Using with the OpenAI Python SDK
from openai import OpenAI
client = OpenAI(
base_url="http://localhost:8420/api/openai",
api_key="user.xxxxxxxxxxxxxxxxxxxxxxxxxxxxxxxx",
)
response = client.chat.completions.create(
model="auto",
messages=[{"role": "user", "content": "Hello!"}],
)
print(response.choices[0].message.content)

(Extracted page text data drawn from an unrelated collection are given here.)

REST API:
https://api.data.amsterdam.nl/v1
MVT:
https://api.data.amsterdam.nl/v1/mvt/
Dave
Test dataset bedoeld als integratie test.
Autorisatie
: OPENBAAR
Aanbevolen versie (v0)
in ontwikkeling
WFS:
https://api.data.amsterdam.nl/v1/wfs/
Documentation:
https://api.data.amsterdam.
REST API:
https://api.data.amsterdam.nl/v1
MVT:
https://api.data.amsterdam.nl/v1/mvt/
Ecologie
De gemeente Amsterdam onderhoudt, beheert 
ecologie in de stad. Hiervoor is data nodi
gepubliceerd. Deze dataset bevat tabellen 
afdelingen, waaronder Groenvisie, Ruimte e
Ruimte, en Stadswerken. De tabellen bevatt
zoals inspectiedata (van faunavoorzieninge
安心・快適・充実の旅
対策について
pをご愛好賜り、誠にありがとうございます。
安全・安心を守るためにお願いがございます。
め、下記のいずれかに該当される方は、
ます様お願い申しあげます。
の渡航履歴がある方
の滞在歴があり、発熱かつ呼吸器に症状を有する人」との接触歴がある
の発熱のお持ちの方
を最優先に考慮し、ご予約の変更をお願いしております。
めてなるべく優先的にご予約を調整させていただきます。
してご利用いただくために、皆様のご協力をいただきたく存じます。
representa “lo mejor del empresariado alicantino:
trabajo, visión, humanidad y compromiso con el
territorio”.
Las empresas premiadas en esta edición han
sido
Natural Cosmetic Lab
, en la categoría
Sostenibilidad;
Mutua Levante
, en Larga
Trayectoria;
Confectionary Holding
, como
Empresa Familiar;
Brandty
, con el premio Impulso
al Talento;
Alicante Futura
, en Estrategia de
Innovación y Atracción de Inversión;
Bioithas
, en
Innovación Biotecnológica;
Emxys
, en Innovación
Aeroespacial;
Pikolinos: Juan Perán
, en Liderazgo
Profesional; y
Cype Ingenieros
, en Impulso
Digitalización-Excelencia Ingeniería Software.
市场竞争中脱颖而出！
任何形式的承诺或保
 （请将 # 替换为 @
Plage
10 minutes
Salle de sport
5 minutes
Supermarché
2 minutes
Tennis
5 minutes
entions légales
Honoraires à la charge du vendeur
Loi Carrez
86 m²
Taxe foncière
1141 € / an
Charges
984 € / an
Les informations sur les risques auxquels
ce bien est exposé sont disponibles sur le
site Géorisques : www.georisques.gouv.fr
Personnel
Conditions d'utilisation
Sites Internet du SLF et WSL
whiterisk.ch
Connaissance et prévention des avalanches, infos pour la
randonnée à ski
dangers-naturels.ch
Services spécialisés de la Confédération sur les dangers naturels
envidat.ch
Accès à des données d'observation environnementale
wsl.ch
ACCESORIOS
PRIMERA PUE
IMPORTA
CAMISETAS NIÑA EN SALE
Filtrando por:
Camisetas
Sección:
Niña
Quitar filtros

Using with Cursor (local Auxot)
Cursor can send chat requests through Auxot’s OpenAI-compatible endpoint by setting your OpenAI API Key to an Auxot key and overriding the OpenAI base URL to http://<host>:<port>/api/openai. See Claude Code & Cursor (Local) → for API key, Cursor UI, and Claude Code env on one Auxot instance.
/api/openai/v1/... aliases are still accepted for client compatibility.